The outcome of the study was cardiac death or AMI. The diagnosis of cardiac death was established from the Vital Statistics database (ICD-9-CM 410.xx, 414.xx, or 425.xx). AMI was defined from hospital discharge diagnosis (ICD-9-CM 410.xx). Clinical variables were identified through a combination of chart review and the Manitoba Population Health Research Data Repository. The diagnosis of diabetes mellitus was assigned if a patient had 2 physician visits or 1 hospital admission with a coded diagnosis of diabetes mellitus (ICD-9-CM 250.xx) at any time during the 3 y before the scan (13). Previous myocardial infarction was taken as a primary hospital discharge diagnosis of AMI (ICD-9-CM 410.xx). Cardiac medication use in the 6 mo before scanning (at least 1 filled prescription) and during follow-up (at least 2 filled prescriptions) was obtained through review of prescription records in the provincial DPIN. DPIN did not exist in 1994 and, for patients scanned in 1994, medication use was identified from review of the clinical record.
Statistical Analysis
Statistical analysis was performed with a commercial software package (Statistica version 6.1; StatSoft Inc.). All continuous variables are reported as mean ± SD and P < 0.05 was considered to represent a statistically significant difference. Comparisons between patient groups were performed using a 2-tailed Student t test for continuous variables and a χ2 test for categoric variables. Cases that were believed to be visually normal but with an abnormal automated quantitative SSS were compared with those that were visually interpreted to be abnormal with a normal automated quantitative SSS. Event-free survival was computed according to the Kaplan–Meier product limit method. Differences in survival were assessed using the log-rank statistic (pairwise comparisons) or Gehan statistic (multiple groups). Cases in which the visual and automated quantitative assessments were discordant were used to compare the relative prognostic strength of the visual and automated quantitative perfusion variables. A Cox proportional hazards model was used to perform the multivariate survival analysis using a stepwise forward selection procedure. A statistically significant increase in the global χ2 of the model was required to show that inclusion of additional variables provided incremental information. Receiver-operating-curve (ROC) analysis looked at the agreement between SSS or SDS as continuous variables with the occurrence of cardiac death or nonfatal AMI (SPSS version 11.0; SPSS Inc.).
RESULTS
Patient Characteristics
The final study population consisted of 718 patients. There were almost equal numbers of men and women, and the mean age ± SD was 60 ± 11 y. Most patients were imaged on an outpatient basis (96%). There was a history of past myocardial infarction in 26% of patients and of diabetes mellitus in 18%. Before their scans, 136 (19%) patients were taking β-blockers, 126 (18%) were taking calcium-channel blockers, 69 (10%) were taking angiotensin-converting enzyme inhibitors, and 8 (1.1%) were taking antiarrhythmic medications. Most patients were taking no cardiac medications (467 [65%]) or taking a single medication (179 [25%]), and only 72 (10%) were taking multiple medications.

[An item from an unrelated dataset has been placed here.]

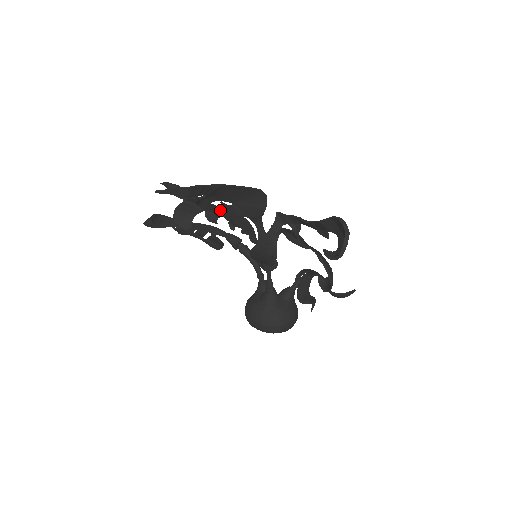
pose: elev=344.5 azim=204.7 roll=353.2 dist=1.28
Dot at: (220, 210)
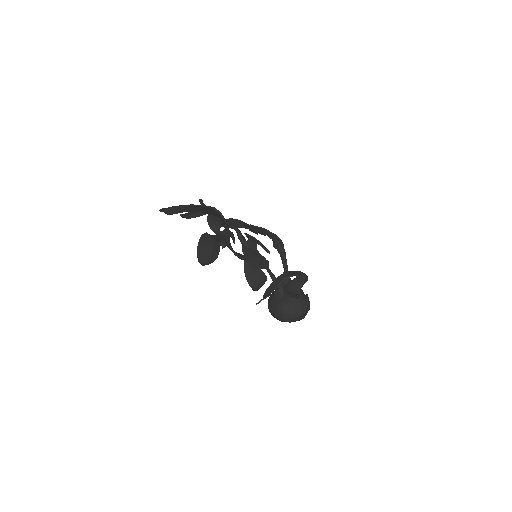
Dot at: occluded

Treadmill exercise-only testing was the stress method in the majority (556 [77%]) of the patients, with the remainder having either dipyridamole (111 [16%]) or a combination of dipyridamole and exercise (51 [7%]). In the exercise-only patients, 227 (41%) achieved at least 85% of their maximum age-predicted heart rate, 242 (44%) achieved between 70% and 85%, and 85 (15%) achieved <70%. Among those 329 patients who did not achieve at least 85% of maximum age-predicted heart rate, 137 had limiting chest pain, electrocardiographic changes positive for ischemia, or both findings. Therefore, the majority of the exercise-only group (65%) achieved either an acceptable heart rate or an ischemic clinical endpoint.
The majority (54%) of the patients had visually normal scans (this included 35 scans coded as equivocal). Myocardial perfusion abnormalities were present in 330 patients (46%) and included only fixed defects in 49 (7%), completely reversible defects in 199 (28%), and partially reversible defects in 82 (11%) of the patients (Table 1).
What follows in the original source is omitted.